I haven’t done much non-bee blogging here yet, but my roadtrip this summer seems like a great place to start. I’m driving around out west with my friend Mike this month, visiting people and national parks and exploring a good double-handful of states I’ve never visited before.

Before road-tripping officially began, though, Dave and I flew into Kansas City on July 5th to visit his great-godmother Marge Webb and my cousin Jen and her family.

Marge took us on a tour of her family’s part of Missouri. We saw my favorite kind of hay – marshmallow-shaped bales of it, all in a row!

We saw Marge’s ancestral barn.

It actually gave me flashbacks to our trip to Thailand a few years ago!

Can’t you imagine Dave as a farm boy?

He headed back to Portland for work a few days ago, and I miss him terribly already.

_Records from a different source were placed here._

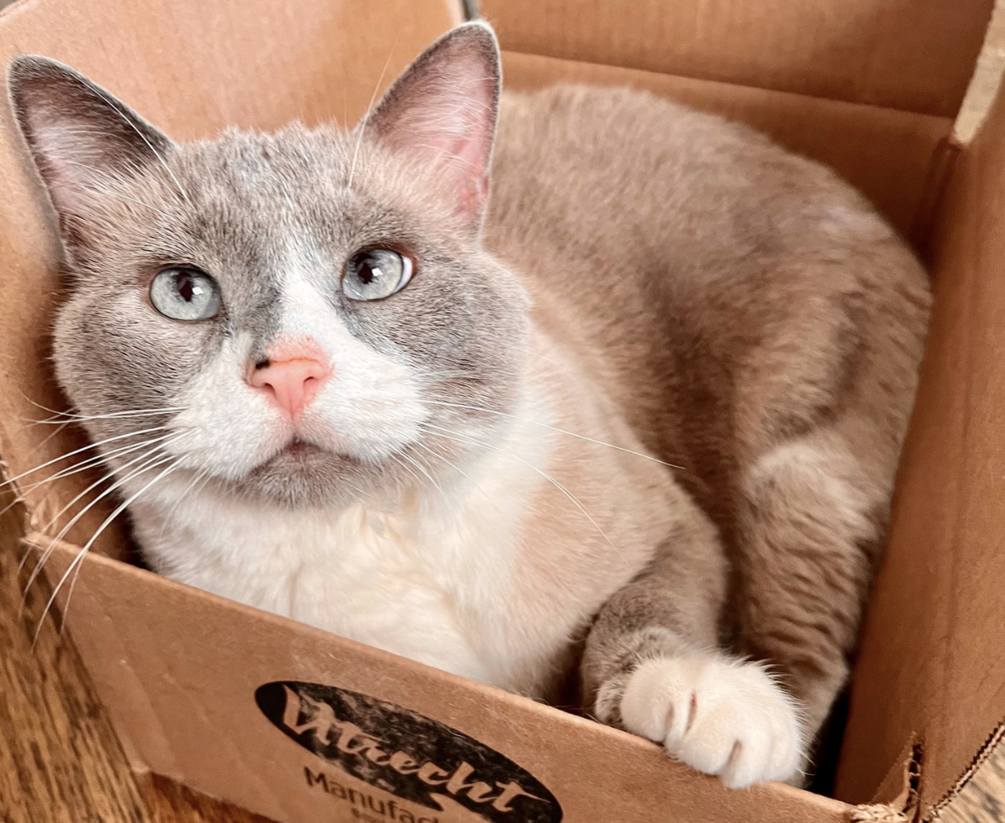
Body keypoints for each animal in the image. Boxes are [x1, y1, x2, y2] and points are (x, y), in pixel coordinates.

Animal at [8, 21, 930, 789]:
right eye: (185, 292)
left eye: (374, 271)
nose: (291, 372)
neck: (365, 531)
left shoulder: (677, 527)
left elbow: (641, 610)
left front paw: (703, 698)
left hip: (790, 484)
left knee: (807, 671)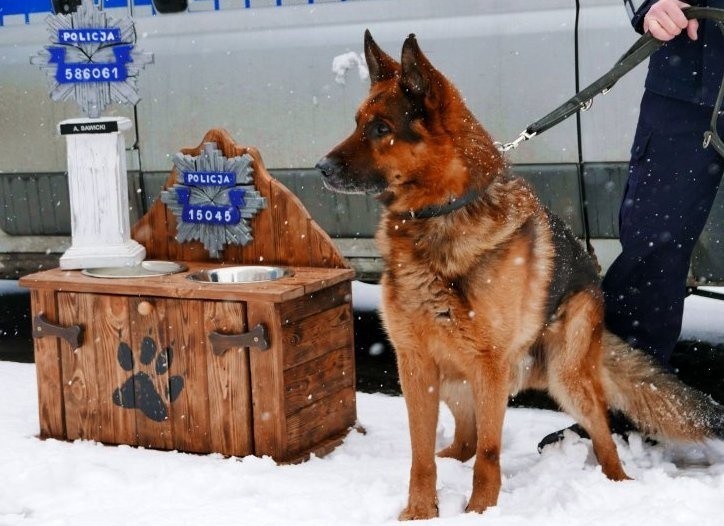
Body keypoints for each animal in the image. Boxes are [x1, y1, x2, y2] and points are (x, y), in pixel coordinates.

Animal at [316, 32, 724, 520]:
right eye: (358, 122)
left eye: (381, 129)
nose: (320, 168)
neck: (441, 217)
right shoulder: (414, 364)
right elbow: (420, 455)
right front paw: (419, 513)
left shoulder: (488, 366)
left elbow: (490, 455)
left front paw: (479, 512)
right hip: (453, 380)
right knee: (464, 441)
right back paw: (451, 459)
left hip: (565, 378)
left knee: (601, 433)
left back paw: (619, 484)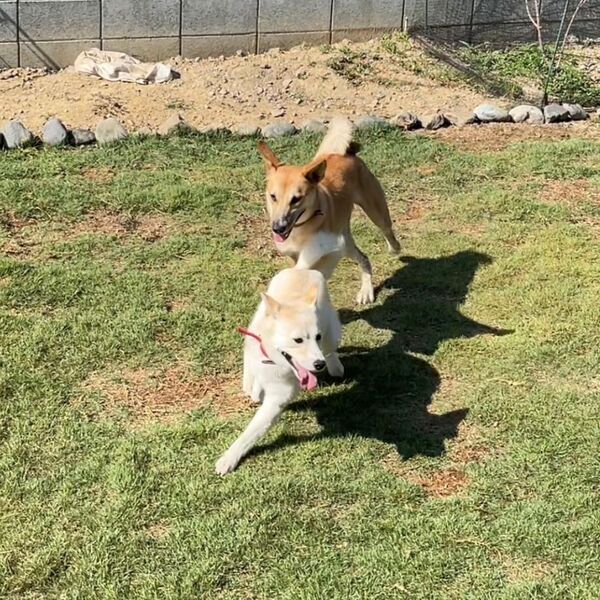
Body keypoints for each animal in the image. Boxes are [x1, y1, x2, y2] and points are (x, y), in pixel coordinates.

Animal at [216, 268, 343, 475]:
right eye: (298, 340)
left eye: (316, 337)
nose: (319, 364)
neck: (273, 361)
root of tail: (303, 269)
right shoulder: (252, 348)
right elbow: (252, 382)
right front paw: (253, 387)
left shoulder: (277, 399)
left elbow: (250, 433)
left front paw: (229, 458)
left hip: (332, 335)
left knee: (331, 349)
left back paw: (335, 366)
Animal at [257, 117, 401, 304]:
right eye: (273, 196)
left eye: (296, 199)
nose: (278, 228)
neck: (302, 228)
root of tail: (344, 153)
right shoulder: (293, 256)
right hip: (347, 241)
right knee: (363, 257)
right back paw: (366, 290)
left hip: (375, 210)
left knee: (386, 230)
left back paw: (393, 250)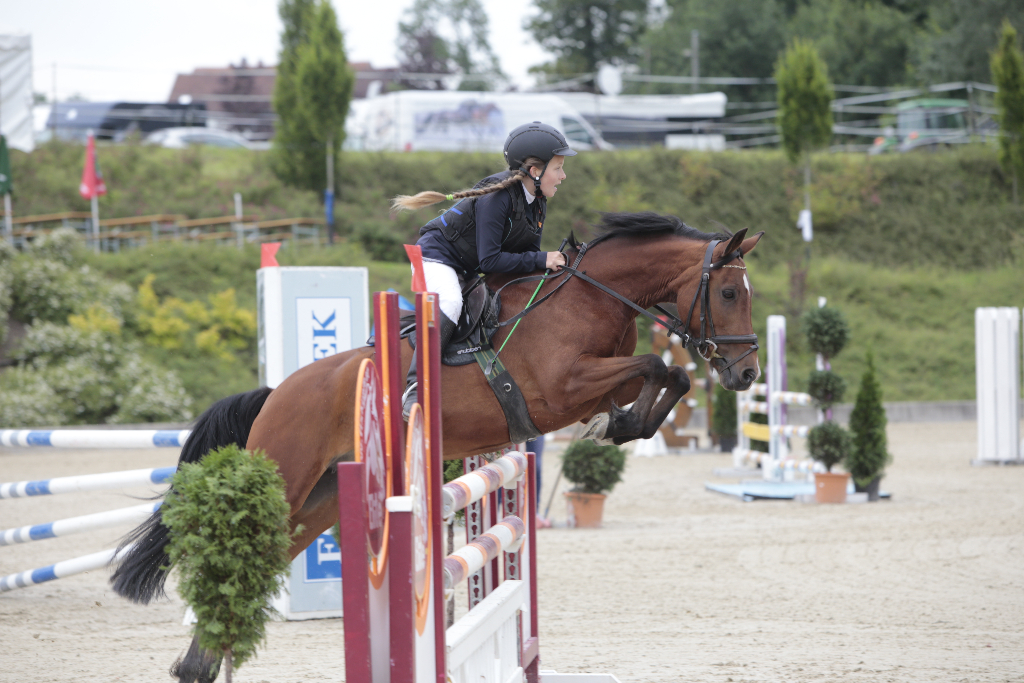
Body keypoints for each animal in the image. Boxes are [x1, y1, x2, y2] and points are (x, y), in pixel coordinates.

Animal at [110, 211, 763, 682]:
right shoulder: (562, 390)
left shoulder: (597, 381)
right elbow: (657, 364)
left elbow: (670, 376)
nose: (747, 374)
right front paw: (615, 428)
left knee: (259, 560)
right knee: (236, 553)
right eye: (730, 293)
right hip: (288, 479)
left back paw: (199, 665)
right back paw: (200, 663)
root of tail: (279, 391)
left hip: (319, 499)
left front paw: (620, 425)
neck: (595, 296)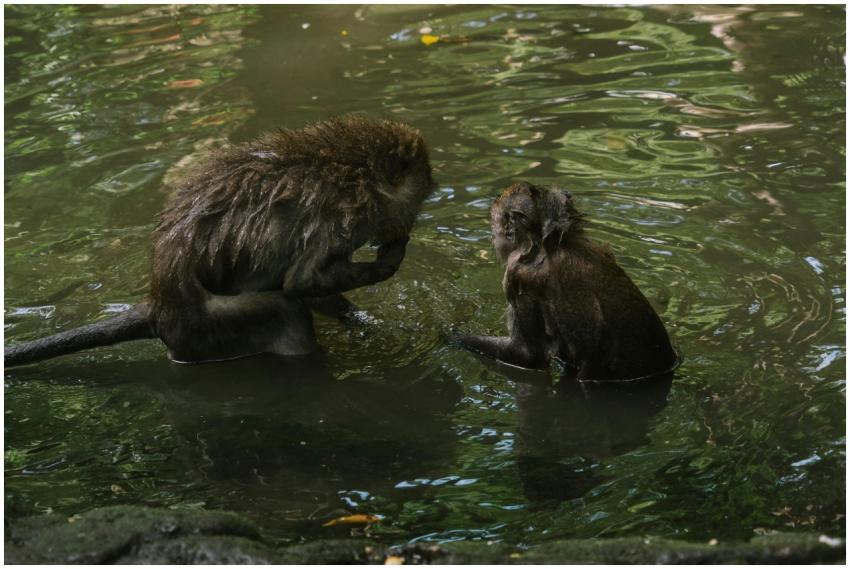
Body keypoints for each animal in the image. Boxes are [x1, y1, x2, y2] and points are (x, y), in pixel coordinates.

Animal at [5, 115, 436, 367]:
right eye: (417, 200)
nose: (407, 226)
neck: (354, 171)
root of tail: (159, 308)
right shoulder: (334, 219)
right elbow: (300, 282)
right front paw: (390, 260)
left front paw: (359, 320)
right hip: (211, 327)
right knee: (286, 312)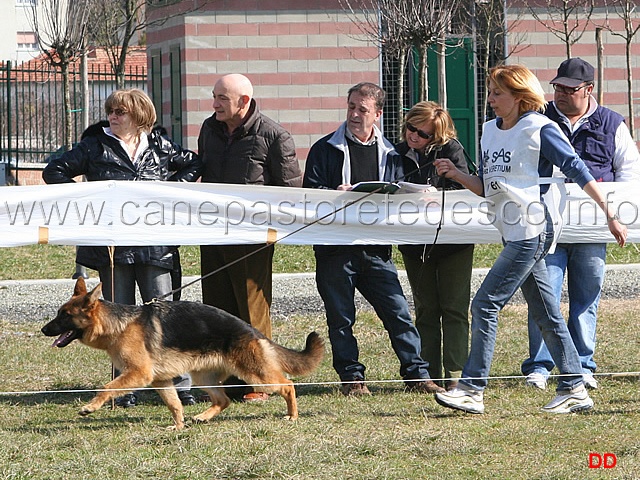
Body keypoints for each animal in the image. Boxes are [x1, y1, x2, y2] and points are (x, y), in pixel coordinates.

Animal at [42, 276, 324, 430]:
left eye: (64, 316)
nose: (43, 329)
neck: (119, 325)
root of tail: (252, 331)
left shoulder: (139, 374)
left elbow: (107, 387)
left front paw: (90, 407)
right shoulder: (160, 380)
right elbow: (174, 404)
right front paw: (178, 427)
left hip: (256, 374)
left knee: (288, 385)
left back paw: (292, 415)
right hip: (203, 377)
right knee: (223, 400)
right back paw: (201, 417)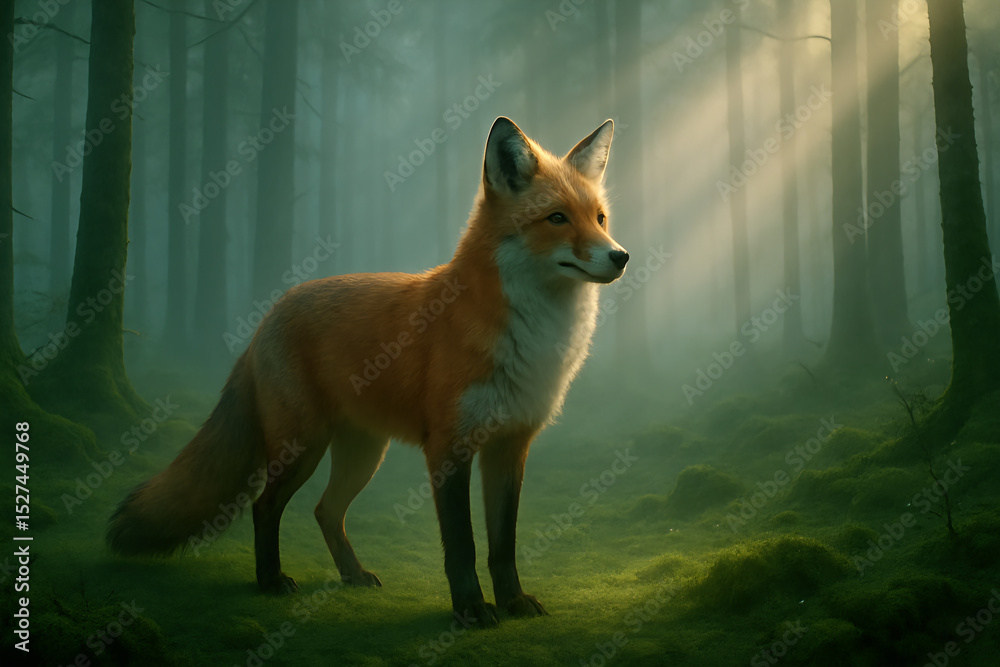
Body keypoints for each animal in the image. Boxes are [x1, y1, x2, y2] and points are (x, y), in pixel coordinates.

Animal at [107, 117, 628, 627]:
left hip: (362, 454)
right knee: (264, 506)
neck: (530, 336)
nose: (620, 256)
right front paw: (470, 609)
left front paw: (513, 602)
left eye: (600, 219)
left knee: (325, 511)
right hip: (302, 447)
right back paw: (270, 580)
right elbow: (462, 544)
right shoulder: (448, 447)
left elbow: (504, 544)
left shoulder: (510, 446)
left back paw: (352, 575)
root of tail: (269, 315)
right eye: (557, 218)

Marge was a delightful host and a pleasure to visit. She’s truly one of the most charming, interesting, and kind people I’ve ever known.

Here she is, with her ancestral barn.

She showed us her family cemetery, in Miller community, Missouri, in the midst of her acres and acres of farmland. She’s picked out her plot already.

“If you decide on the Midwest as your burying place,” she told us, “there’s space here for you, too!”

We learned that all our families have ancestral post offices. Marge has a building that’s still being rented out by a post office now. My grandmother’s old house in Hungary was turned into a post office after she was forced to flee the country.

And apparently Dave’s family has some historical connection to Turner Station, with its mercantile shop and its post office.

Dave went into the store at Turner Station to inquire about his family history. I was skeptical, but of course it turned out that they had a big book of Turner genealogy lying around to show him. He couldn’t find his great-grandparents’ names in it, but he saw some name he recognized.

So, it’s still a bit hazy on whether there’s a real connection there or not. But still.

Does everyone have an ancestral post office? Is this a thing? Before there were taxes and death and stew, there were post offices in the muck.